I turned and started back the other way. Running faster I passed woody bobbing in the river, and continued around a bend where the path followed a crook in the river and there she was, a wet skewbald rat smugly trotting away, back down the river—the opposite direction of where we needed to go. It was heartbreaking. I couldn’t scold her. She was miserable and doing what must have seemed logical to her almond-sized brain. If it’s shitty, go back to where it was less shitty. Keep on doing that and you’ll end up at home.  I clipped on her leash and walked her back to the boat, talking with her like I increasingly found myself doing. I softly chided her, but also let her know I understood, and that I would try to go easier on her. In the meantime, at least the storm had blown over.

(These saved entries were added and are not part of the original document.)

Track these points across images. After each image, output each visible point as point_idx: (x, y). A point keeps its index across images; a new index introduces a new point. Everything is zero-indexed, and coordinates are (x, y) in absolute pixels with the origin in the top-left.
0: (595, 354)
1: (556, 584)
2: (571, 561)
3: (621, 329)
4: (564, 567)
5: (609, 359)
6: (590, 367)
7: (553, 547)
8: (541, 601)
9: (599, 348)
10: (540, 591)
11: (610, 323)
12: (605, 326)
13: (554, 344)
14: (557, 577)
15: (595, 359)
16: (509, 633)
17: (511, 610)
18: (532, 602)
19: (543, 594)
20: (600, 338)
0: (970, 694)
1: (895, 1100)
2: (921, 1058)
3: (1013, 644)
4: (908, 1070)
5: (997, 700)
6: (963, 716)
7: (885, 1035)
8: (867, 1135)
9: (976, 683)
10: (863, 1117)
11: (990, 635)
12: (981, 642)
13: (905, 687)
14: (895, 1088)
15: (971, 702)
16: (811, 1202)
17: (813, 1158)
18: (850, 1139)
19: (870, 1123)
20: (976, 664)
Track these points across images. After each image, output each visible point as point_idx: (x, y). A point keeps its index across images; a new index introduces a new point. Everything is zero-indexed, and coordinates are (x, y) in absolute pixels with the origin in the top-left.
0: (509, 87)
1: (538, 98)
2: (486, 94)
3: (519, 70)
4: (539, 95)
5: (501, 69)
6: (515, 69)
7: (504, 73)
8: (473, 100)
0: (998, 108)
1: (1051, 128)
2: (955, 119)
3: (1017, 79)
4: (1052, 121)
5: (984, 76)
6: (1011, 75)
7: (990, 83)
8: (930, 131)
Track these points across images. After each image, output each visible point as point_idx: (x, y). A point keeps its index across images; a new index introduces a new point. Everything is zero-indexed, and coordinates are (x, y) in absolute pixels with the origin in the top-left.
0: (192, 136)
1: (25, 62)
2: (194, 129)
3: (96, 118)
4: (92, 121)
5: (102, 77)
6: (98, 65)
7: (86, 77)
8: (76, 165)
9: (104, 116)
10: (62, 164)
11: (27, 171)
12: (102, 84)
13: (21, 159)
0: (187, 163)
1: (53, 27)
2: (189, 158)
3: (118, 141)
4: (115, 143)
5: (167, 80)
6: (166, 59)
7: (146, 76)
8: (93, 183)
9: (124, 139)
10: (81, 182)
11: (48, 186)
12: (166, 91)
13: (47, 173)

I munched on the last dried sausage I had, slipping L the last piece, and took a sip of water that I was sure had enough E. coli swimming in it to kill a moose. Then, with Liesl palmed in my right hand and held above my head, slipped down the bank until I was waist deep in the water. Finally, and ungracefully, back in woody, we paddled towards the guidebook’s promise of a brutal portage and more, now certainly flooded, rapids ahead.